Wednesday, July 4, 2012

All those historic moments

It's quite a memorable day.  Happy Fourth of July!  Not that anyone thought to express this sentiment at work today.  Happy Higgs Day!  I came into work early so that I could catch the whole live announcement of the 5-sigma data.  I'm lucky that I'm in Europe and didn't have to wake up at 3:00 am for it.  To be honest, I wasn't sure that they were ever going to find the Higgs.  I really hope they have indeed now, and that there are sufficient wrinkles in the results to provide theorists with years of happy head-scratching and also employment.

I don't have very much to do this week.  Mélanie is quite busy and can't help me and Maxime install a lens for changing the pump spot size, and I've run through all my other little projects in the meantime.  Fortunately Maxime is enthusiastic and has some ideas of his own that he wants to test in this free time, both experimental and theoretical.  This morning I tried to show him how to take spectra right at the lasing threshold of a cavity, but, of course, the setup chose this particular morning to be extra-difficult, and it wasn't until after lunch that I had discovered the problem (someone had changed the spectrometer slit width between yesterday and today) and the software decided to run properly.  He had hoped to catch the spectra right when only one mode can lase, but soon conceded that everyone else in the lab had been correct when they told him that the peaks fade into noise before that point.

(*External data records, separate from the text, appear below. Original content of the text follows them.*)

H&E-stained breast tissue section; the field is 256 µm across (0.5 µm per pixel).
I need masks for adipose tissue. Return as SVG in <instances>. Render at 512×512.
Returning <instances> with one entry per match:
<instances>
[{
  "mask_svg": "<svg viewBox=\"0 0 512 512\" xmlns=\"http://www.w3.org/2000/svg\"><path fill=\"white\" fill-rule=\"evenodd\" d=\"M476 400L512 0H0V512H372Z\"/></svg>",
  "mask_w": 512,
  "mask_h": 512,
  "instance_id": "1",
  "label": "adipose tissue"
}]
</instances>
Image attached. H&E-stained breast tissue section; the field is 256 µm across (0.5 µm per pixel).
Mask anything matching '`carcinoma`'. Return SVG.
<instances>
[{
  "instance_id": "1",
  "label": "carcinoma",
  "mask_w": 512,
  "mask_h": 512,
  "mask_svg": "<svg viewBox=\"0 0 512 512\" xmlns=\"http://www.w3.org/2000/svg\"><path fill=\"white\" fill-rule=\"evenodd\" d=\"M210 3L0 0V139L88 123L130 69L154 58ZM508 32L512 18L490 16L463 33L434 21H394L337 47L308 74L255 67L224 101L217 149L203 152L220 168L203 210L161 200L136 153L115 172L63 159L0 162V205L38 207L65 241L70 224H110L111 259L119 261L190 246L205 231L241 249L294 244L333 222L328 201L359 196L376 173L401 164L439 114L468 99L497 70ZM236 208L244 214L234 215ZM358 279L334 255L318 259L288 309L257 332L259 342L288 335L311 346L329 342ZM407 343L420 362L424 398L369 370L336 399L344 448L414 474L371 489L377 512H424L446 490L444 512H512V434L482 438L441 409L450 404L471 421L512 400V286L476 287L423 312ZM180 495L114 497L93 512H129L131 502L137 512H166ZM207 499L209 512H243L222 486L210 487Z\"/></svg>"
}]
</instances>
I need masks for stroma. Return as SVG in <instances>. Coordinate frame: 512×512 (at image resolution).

We also worked together to calculate and plot the transmittance of the cavities.  The transmittance is a sinusoidal function of wavelength, with maxima corresponding to the positions of the cavity's spectral lines.  And that's what we saw, but just a bit off.  Mélanie says it's probably because we didn't take into account the dependence of the cavity's index of refraction on the wavelength.  Before we could make much headway on that issue, it was time for a special presentation by a visiting researcher who talked about sensors made using optical fibers.

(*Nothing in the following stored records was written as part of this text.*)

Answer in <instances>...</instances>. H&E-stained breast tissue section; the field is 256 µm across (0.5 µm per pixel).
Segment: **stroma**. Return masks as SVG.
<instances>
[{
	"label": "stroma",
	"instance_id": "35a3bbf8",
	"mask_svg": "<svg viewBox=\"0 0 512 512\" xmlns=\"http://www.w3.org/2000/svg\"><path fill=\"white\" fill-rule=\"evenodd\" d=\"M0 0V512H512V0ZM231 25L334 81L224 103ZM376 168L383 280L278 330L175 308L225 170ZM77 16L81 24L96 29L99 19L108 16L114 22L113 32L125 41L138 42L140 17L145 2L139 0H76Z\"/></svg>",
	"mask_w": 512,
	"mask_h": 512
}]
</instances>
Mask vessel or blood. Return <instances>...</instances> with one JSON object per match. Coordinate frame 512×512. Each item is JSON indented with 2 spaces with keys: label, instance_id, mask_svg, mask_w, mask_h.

Since it's a Wednesday, after work it was time for the Louvre!  Linda and I worked our way through the galleries on the first floor of the Denon wing, which was pretty crowded since the Mona Lisa is located there.  I decided it was time to make the obligatory pilgrimage.  There was a small crowd by the painting, but nothing nearly as bad as the daytime crowds, I expect.  So...yeah...the Mona Lisa!  It was cool to see, but in all honesty it's not one of the works that has made me stop and stare and lose my umbrella.  (I'm thinking it was absorbed into one of those Monet lady-with-parasol paintings at the Musee d'Orsay.)  It's so famous that I already knew exactly what it looked like.  Not that I am complaining!  I just saw the Mona Lisa in person!  That's a third, equally memorable, part of today.  What a Fourth of July it has been.